FlyerTalk Forums - View Single Post - Is US Customer Service Always Useless?
View Single Post
Old Nov 28, 2013, 10:30 am
  #48  
TProphet
 
Join Date: Apr 2005
Location: The Internet
Programs: Alaska Mileage Plan
Posts: 714
You're a retired pilot. Did you do weight and balance calculations prior to every flight, so you could decide how much fuel to take on board, how much cargo you could carry, what you should load where, and whether you were within your takeoff and landing weight limits? Did you carry fuel reserves? Were there formulas you used to make all these calculations? Did you use computers to do this, and sanity check the figures yourself to make sure everything looked right? I am guessing that the answer to all of the above is "yes" because you are a retired pilot and not a dead pilot. Somehow it all worked! These formulas tend to be extremely conservative because when you get them wrong, you kill everyone on the plane and it's not very good business to kill your customers. However, the formulas definitely exist, and they do work pretty damn reliably. The fact that you're still alive is proof of this.

Now look at other parts of the operation. Have you noticed how good airlines have gotten at filling up planes compared even to 10 years ago? That's not by accident. In fact, my management science professor earned his PhD working in the field of airline revenue management, using KLM's operations for the basis of his research. A lot of the same techniques I've been discussing apply, but they're a whole lot more complicated than cash management. It's not hard to sell all the seats on the plane, but it's a really hard problem to sell all the seats on the plane for the maximum price. This is why a lot of really smart MBAs work in revenue management departments of airlines.

I would guess that at airlines, cash management is something that MBAs aren't looking at; it's just something that ends up being buried under accounting somewhere with some accountants overseeing it. The operations procedures that you get as a result will be more about carefully tracking all the money and making sure you don't lose any versus having enough change to provide good customer service. All the same tools and techniques that you use to manage other operations involving 600 airplanes and every flight can apply to this problem as well.

Actually, the model you are asking for is--for the most part--already built. The caterers need to know which items and how many to load on the plane before each flight. Remember how catering used to be a serious disaster right after buy on board launched, with too few meals (and then too many) always being loaded? It took awhile, but having gathered enough data on customer habits and preferences based on time of day and distance of flight, caterers now use very reliable computer models to ensure there is (usually) adequate stock. MBAs build this kind of stuff.

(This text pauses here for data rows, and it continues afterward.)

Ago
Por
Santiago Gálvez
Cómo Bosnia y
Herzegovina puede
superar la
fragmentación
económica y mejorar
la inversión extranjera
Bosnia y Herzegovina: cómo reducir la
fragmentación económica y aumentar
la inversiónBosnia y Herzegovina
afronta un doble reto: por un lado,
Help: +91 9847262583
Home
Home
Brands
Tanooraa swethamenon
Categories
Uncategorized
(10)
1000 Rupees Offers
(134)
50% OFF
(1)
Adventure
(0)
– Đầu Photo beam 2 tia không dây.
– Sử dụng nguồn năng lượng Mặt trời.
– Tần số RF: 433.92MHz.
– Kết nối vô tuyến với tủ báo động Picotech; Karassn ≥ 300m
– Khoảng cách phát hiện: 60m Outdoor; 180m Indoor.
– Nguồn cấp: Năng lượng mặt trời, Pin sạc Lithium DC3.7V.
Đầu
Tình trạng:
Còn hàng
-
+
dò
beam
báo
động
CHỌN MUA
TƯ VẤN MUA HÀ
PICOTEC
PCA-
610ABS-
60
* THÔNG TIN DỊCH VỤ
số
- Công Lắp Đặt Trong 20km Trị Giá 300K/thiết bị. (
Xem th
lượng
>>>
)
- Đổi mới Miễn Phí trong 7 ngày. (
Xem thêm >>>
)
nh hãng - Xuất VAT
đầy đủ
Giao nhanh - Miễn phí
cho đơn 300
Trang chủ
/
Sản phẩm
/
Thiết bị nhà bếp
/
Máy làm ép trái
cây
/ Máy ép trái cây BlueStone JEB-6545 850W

If I were hired as a consultant to solve this problem, I would adjust the menu and pricing so that change would need to be made less frequently. However, I would also update the model used to forecast catering to also forecast needed petty cash, and integrate the petty cash operations procedures with the catering procedures (which probably hasn't been done). It would be a new and different way of doing things, but it's certainly not impossible. You're not going to get things right 100% of the time but you don't get catering right 100% of the time either. The objective is not perfection, it's just to do better (hopefully a lot better) than we do today. Ideally, if change is no longer a problem, you'll sell more on board.

To the guy talking about change banks and safes and all that stuff... that's just silly. You already have a point of sale system that can issue receipts in order to support buy on board, every airline selling things onboard has a way to issue a receipt. And you just keep the cash in a canvas zip bank deposit envelope. You can hold people accountable by number of items stocked + starting cash - number of items sold * sales = cash + credit card slips + inventory at the end of the flight. This is easy to count down after each flight if you're issuing receipts. Airports are secure facilities, you don't need to worry about any sort of violent robbery or security beyond "counting down" at the end of each flight. Audit is easy, the caterer audits the inventory and the FAs count down the money, at the end the records need to match (and the caterer doesn't have any incentive to help corrupt FAs or vice-versa). I am willing to bet that the change fund for each airplane would amount to a lot less than $1000 per flight, because most customers do not pay in cash and not all customers will need change. However, even going with your inflated figures, the interest that you'll get on $600,000 in bank deposits amounts to only $6,000 per year (at most). And you're not really losing even that much (probably less than half) because you deposit your cash at the end of each day and withdraw what you need at the beginning of the following day, meaning that your cash account will only "close" for the day (losing interest) on the cash you need for operations taking place outside of normal business hours. I'll bet lost sales from not having proper change is a lot more than the trivial amount of money you would lose on interest.